A tendência de redução mantém-se também entre os mais jovens. Também entre a faixa etária compreendida, entre os 13 e 25 anos, a diminuição é notada: 500 denúncias no ano passado (dados ainda provisórios). “Estamos em crer que para este decréscimo contribui também o trabalho de proatividade da PSP, nomeadamente através das ações de sensibilização junto da comunidade escolar”, refere fonte daquela força de segurança que vinca que a diminuição das queixas “é muito relevante. Nestas ações abordamos os tipos mais comuns de violência, desde a física, passando pela restrição ou proibição de contactos com outras pessoas do círculo de amigos da pessoa violentada, restrições à forma de vestir ou de conviver, etc.”.
Nos últimos cinco anos, entre os mais jovens, a PSP recebeu mais de 3 mil denúncias, sendo 2019 (845) o período com mais queixas. Em 2018 foram 703, em 2020 o registo foi de 688 e em 2021 de 733. “As vítimas, ou qualquer outra pessoa que seja testemunha, devem apresentar queixa nas esquadras ou procurar ajuda junto das equipas da Escola Segura ou das equipas de Proteção e Apoio à Vítima”, apela a PSP.
No âmbito do programa Escola Segura, no último ano letivo, a PSP fez 1297 ações de sensibilização relacionadas com a temática da violência no namoro e que contaram com a participação de 24 mil alunos.
Para a Associação Portuguesa de Apoio à Vítima (APAV) é essencial vincar que, tal como na violência doméstica, nestes casos há uma “cifra negra” que pode esconder uma realidade mais preocupante do que aquela que o número de denúncias revela. “Não podemos dizer face ao decréscimo de denúncias que há uma diminuição do tipo de crime”, diz Daniel Cotrim, psicólogo e o responsável pela área de violência doméstica e de género da APAV. “Acreditamos que o número negro pode ser mais elevado. Por outro lado, haver uma diminuição do número de denúncias é importante porque significa que as campanhas de prevenção e sensibilização estão a surtir efeito.”

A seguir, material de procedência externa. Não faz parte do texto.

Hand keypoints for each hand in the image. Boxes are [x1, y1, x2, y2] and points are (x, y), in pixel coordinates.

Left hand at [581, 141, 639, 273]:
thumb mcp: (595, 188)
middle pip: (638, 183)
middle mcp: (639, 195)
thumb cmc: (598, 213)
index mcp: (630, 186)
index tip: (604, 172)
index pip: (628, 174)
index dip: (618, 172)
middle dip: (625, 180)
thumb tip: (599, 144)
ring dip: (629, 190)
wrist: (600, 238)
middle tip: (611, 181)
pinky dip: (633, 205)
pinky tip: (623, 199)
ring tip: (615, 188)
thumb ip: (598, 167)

"Nestas ações abordamos os tipos mais comuns de violência, desde a física, passando pela restrição ou proibição de contactos com outras pessoas do círculo de amigos da pessoa violentada, restrições à forma de vestir ou de conviver, etc.”.

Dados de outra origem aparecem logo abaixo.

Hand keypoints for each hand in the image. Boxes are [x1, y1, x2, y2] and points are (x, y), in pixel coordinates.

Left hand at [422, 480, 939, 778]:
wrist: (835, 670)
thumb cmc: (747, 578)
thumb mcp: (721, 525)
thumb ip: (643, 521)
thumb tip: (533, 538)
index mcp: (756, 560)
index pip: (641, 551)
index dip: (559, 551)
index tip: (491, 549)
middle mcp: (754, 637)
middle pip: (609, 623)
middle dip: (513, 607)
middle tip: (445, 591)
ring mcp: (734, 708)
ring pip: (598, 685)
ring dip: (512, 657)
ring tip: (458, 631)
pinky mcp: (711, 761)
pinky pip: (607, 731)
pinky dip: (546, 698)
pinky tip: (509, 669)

Ciúme, pressão, ameaças, sexo
O fenómeno da violência no namoro, diz ainda o psicólogo, imita muitas vezes o da violência doméstica. Também aqui o controlo constante da vítima por parte do agressor dificulta a denúncia. “Há muitas jovens que nem dizem aos pais que namoram, quanto mais denunciar. Isto é mais uma barreira”, aponta Cotrim. “No século XXI continuamos a ouvir raparigas de 12, 13, 14 ou 15 anos a dizerem que os pais não as deixam namorar e, se souberem, ficam de castigo. Esta desigualdade e discurso patriarcal continua muito vincado nesta forma de violência. Temos de envolver as famílias e as comunidades nestes processos”, defende.

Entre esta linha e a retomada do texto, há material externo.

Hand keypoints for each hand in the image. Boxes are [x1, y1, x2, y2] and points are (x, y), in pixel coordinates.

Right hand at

As vítimas são maioritariamente do género feminino e “raramente” são as próprias a pedir ajuda. À APAV os casos chegam por via de professores que se apercebem das relações violentas ou porque a vítima confidenciou.
O controlo é das formas mais comuns de agressão às vítimas de violência no namoro. “O controlo das redes sociais, na forma de vestir, nas amizades, com quem se pode falar. Depois há o ciúme, tolerado como uma manifestação romântica”, diz Cotrim. “No campo da violência sexual há a pressão para ter relações, forçar a vítima com a ameaça de, se não fizer, vai ser contado na escola e aos amigos”, continua. Há ainda a violência na internet. “Quando querem terminar, ameaçam divulgar fotos e conversas íntimas.”